Quando a Id Software program lançou Doom em 1993, seu design de níveis complexo foi uma grande conquista. O jogo apresentava paisagens variadas, portas trancadas, câmaras escondidas e até diferentes tipos de elevação dentro de um nível. Anos antes de GoldenEye 64 deixar sua marca no gênero de tiro em primeira pessoa, Doom introduziu labirintos de morte e destruição com corredores apertados e esconderijos estreitos, e a iluminação ajudou a tornar esses níveis, cheios de lugares para os inimigos se esconderem, parecerem verdadeiramente assustadores. A engenhosidade de seu design de níveis ainda é estudou hoje e continua a inspirar comunidades de jogadores e criadores que projetam níveis e modificam o jogo.
Varun Mohan do Google.
A direção de arte de Doom também foi única. Combinou influências de ficção científica, fantasia e heavy steel de uma forma que o fez parecer totalmente unique. É essencialmente um cruzamento entre Dungeons & Dragons, Alien de Ridley Scott e a banda Slayer. Essa visão criativa ajudou a moldar inúmeros jogos que se seguiram. Não consigo imaginar filmes como Occasion Horizon ou jogos como Halo sendo feitos sem Doom.
A atual gama de ferramentas de IA, no entanto, carece da criatividade necessária para avançar qualquer limite ou criar algo que pareça ter influência duradoura. Essas ferramentas dependem de transformar trabalhos anteriores em carne moída e remontá-los em um simulacro de novidade. Não há nenhuma visão de futuro envolvida, apenas derivados do que já foi feito.

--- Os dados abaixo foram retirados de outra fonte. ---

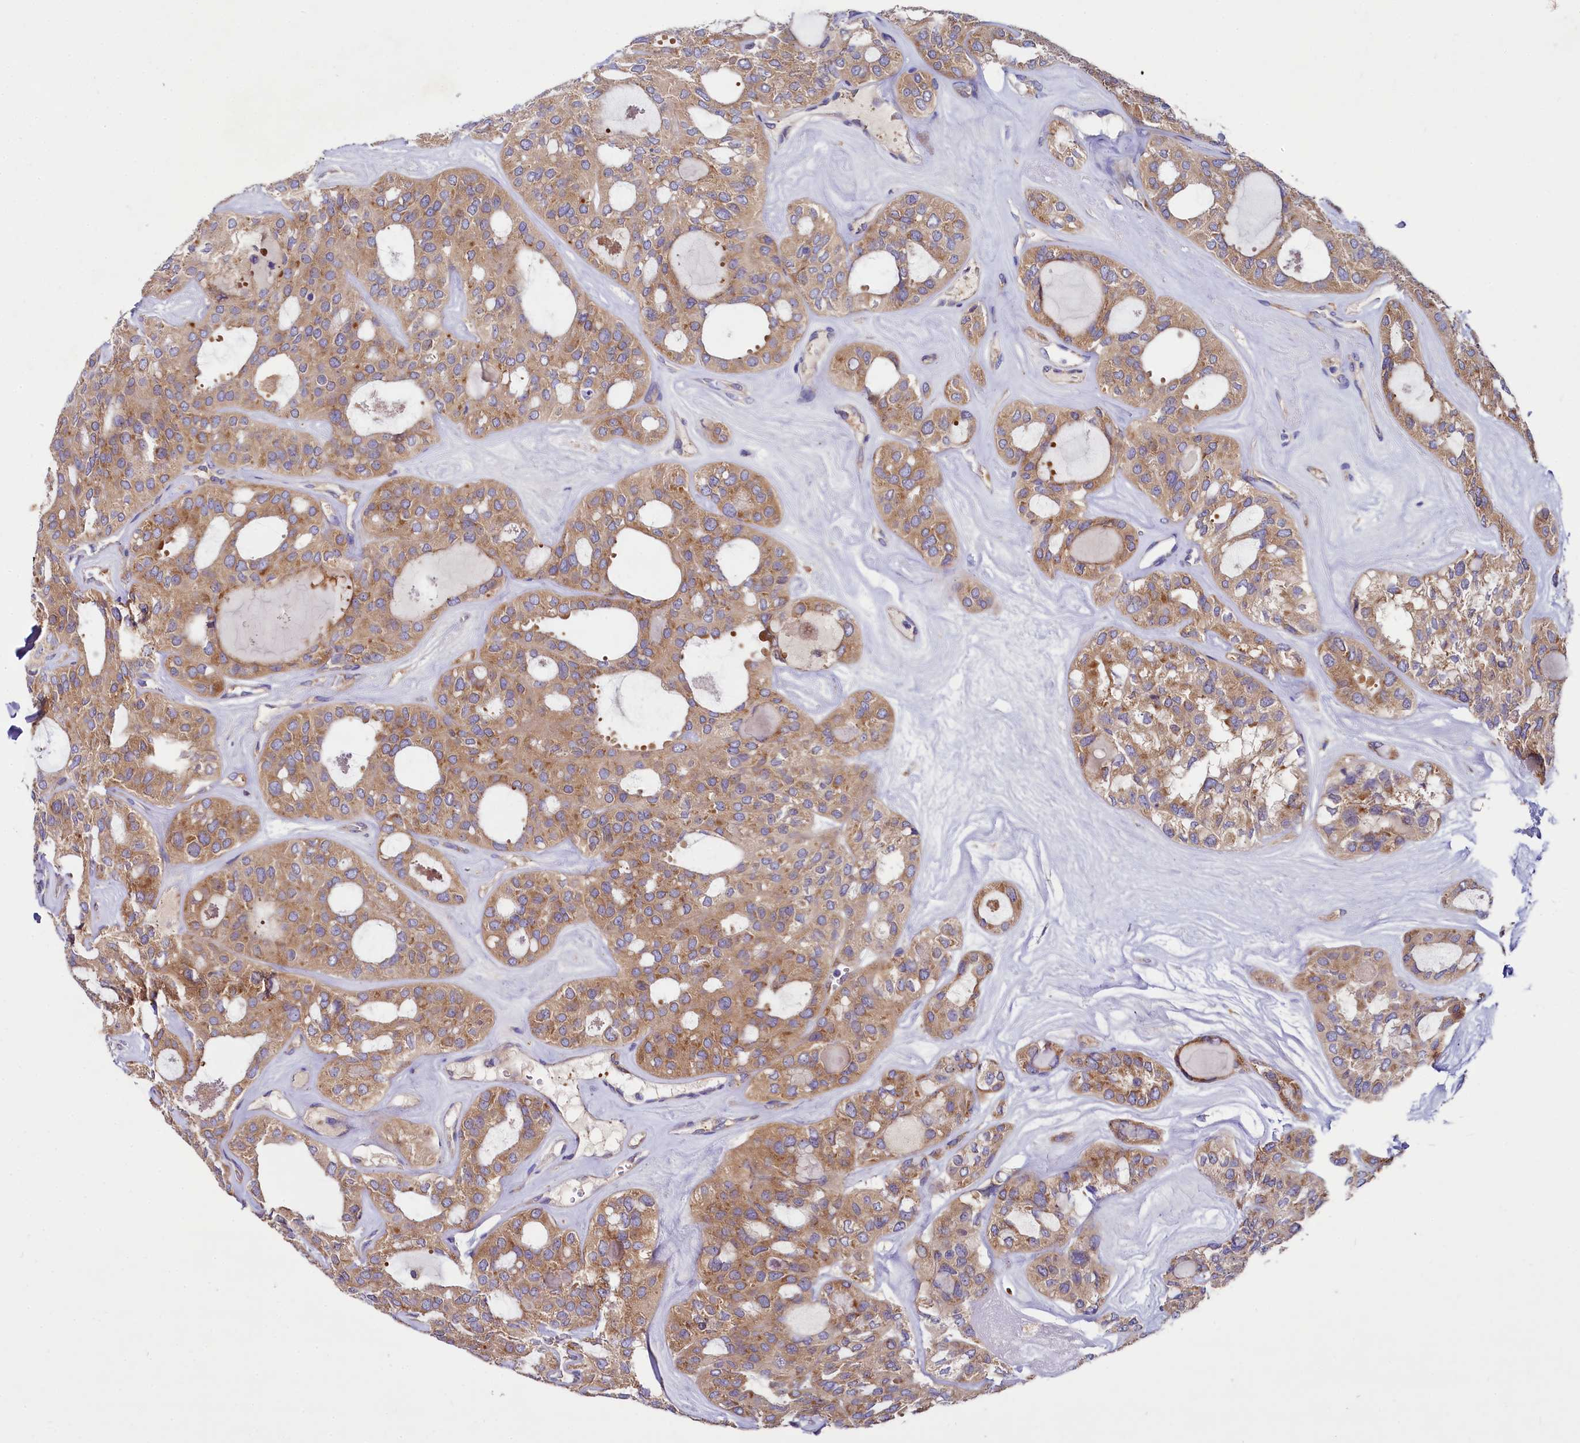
{"staining": {"intensity": "moderate", "quantity": ">75%", "location": "cytoplasmic/membranous"}, "tissue": "thyroid cancer", "cell_type": "Tumor cells", "image_type": "cancer", "snomed": [{"axis": "morphology", "description": "Follicular adenoma carcinoma, NOS"}, {"axis": "topography", "description": "Thyroid gland"}], "caption": "Protein expression analysis of human thyroid cancer (follicular adenoma carcinoma) reveals moderate cytoplasmic/membranous expression in about >75% of tumor cells.", "gene": "QARS1", "patient": {"sex": "male", "age": 75}}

Essa falta de criatividade ficou especialmente aparente enquanto eu observava os apresentadores tentarem exaltar a capacidade de Gêmeos de [checks notes] escreva e-mails e tenha ideias para atividades familiares. Não havia nada particularmente inspirador na tecnologia ou nas maneiras como o Google nos disse que poderíamos usá-la.
E claro, Doom foi um jogo unique emprestado de trabalhos anteriores, mas se baseou nessas influências para criar algo novo e duradouro. Essas ferramentas de IA não têm – e nunca terão – a engenhosidade para fazer algo com o poder de permanência de Doom. Em vez disso, eles apenas nos devolvem versões de coisas que já foram feitas, cobertas por um brilho estranho e assustador.
Para saber mais sobre o Google I/O 2026, aqui está o que você deve saber Aura do Projeto Google e o que saber sobre Pergunte ao YouTube.